Not shown is 4 hours of failures and weird as hell images that we created at 5am. I’ll save the best of them for the final blog post.
Finally I mentioned I am traveling this weekend. I have enough internet for blogging but not for syncing large code repos, sorry the commits from this weekend won’t be public until next week.
Day 15:
Still in Berlin, waiting for a friend to turn up, so lets code. The failing test that shows the raytracer as not working is making me said, so lets focus on png output.
Rust has a library for outputing PNG images… its called ‘png’…
PNG takes a stream of u8 values to write to its file. so we need to implement a to_RBG8() function on the image struct. We may also want to implement a to_RGB16() function for creating 16 bit PNG’s.
Sadly the normalisation function requires doing min and max functions on floats, this is an unstable feature rn, and trying to set it up to work thwarted me after several hours of hacking.
Day 17:
I am starting to feel lost in this project.
There is a growing list of things i should probably refactor, but I am resisting under the banner of “premature optimisation”
There is only one thing to do when you’re this lost: fix bugs. RUST_BACKTRACE=1 cargo test is a great way to tell me what’s wrong. The raytrace test is still failing, inside the furthest_aabb test. So lets fix that.
First we need to write some tests for furthest_aabb.
So I wrote two tests, the horizontal test worked, the vertical one fails. I tracked the bug to the rayintersect function, which is returning distance based on X coordinate.
I need to check if I’ve copied the algorithm from HQZ wrong, or its a bug that’s carried through the port. Either way its tommorrow’s work. Its late I am tired.
Why? The performance on Rust is bad enough. Why would you possibly want to make it even worse? They haven’t even fixed everything already which is still wrong with it. It’s also most likely never going to be finished. There has been zero progress over the last year.
Day 18:
So the incorrect horizontal test seems to be a bug carried through from HQZ. My code is identical in function to the original, but somehow this works in HQZ but not my code.
I spent some time refactoring the intersect AABB function but to no avail, so I moved onto adding bounds checking to the plot function in the image.
With that more than a couple of hours had passed and I needed to get back to the real world.
Day 19:
You know that one bug you spent a week working on? The one your boss was breathing down your neck to see progress on? The one where you don’t know how to tell him "I don’t know how to fix this yet " without loosing your job?

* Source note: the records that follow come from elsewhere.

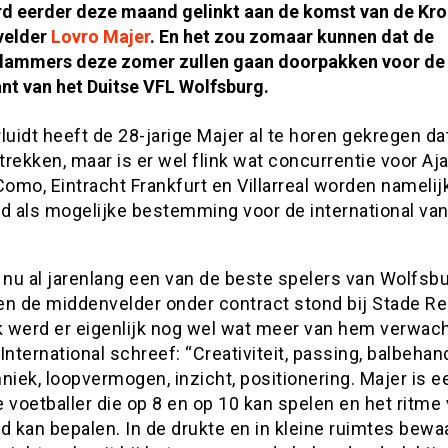
d eerder deze maand gelinkt aan de komst van de Kro
velder
Lovro Majer
. En het zou zomaar kunnen dat de
ammers deze zomer zullen gaan doorpakken voor de
nt van het Duitse VFL Wolfsburg.
luidt heeft de 28-jarige Majer al te horen gekregen dat
rekken, maar is er wel flink wat concurrentie voor Aj
Como, Eintracht Frankfurt en Villarreal worden namelij
 als mogelijke bestemming voor de international va
 nu al jarenlang een van de beste spelers van Wolfsbu
en de middenvelder onder contract stond bij Stade Re
jk werd er eigenlijk nog wel wat meer van hem verwach
International schreef: “Creativiteit, passing, balbehan
niek, loopvermogen, inzicht, positionering. Majer is e
 voetballer die op 8 en op 10 kan spelen en het ritme
d kan bepalen. In de drukte en in kleine ruimtes bewaa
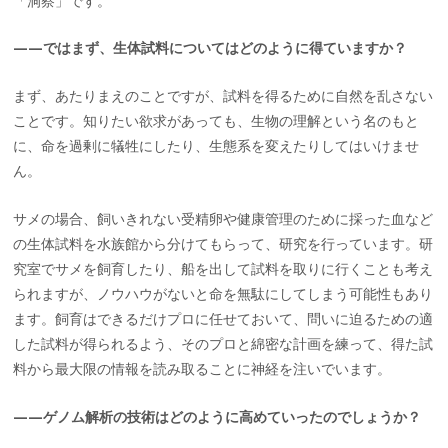
「洞察」です。
——ではまず、生体試料についてはどのように得ていますか？
まず、あたりまえのことですが、試料を得るために自然を乱さない
ことです。知りたい欲求があっても、生物の理解という名のもと
に、命を過剰に犠牲にしたり、生態系を変えたりしてはいけませ
ん。
サメの場合、飼いきれない受精卵や健康管理のために採った血など
の生体試料を水族館から分けてもらって、研究を行っています。研
究室でサメを飼育したり、船を出して試料を取りに行くことも考え
られますが、ノウハウがないと命を無駄にしてしまう可能性もあり
ます。飼育はできるだけプロに任せておいて、問いに迫るための適
した試料が得られるよう、そのプロと綿密な計画を練って、得た試
料から最大限の情報を読み取ることに神経を注いでいます。
——ゲノム解析の技術はどのように高めていったのでしょうか？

Yea I have one of those bugs… The bug in how the ray intersects with a box is being stubbornly an algorithmic problem in an algorithm I do not understand.
So work is happening but progress is not. I have been forced to reach out for help.
If anyone is interested in supporting me in some rubber duck coding PM me!
I got in touch with the original author of HQZ, She gave me some helpful pointers and we found the bug in the algorithm. Intersecting a perfectly vertical ray was an error that never came up in the original variant, but if that condition did happen a division by 0 error would occur which is the same bug I am facing now.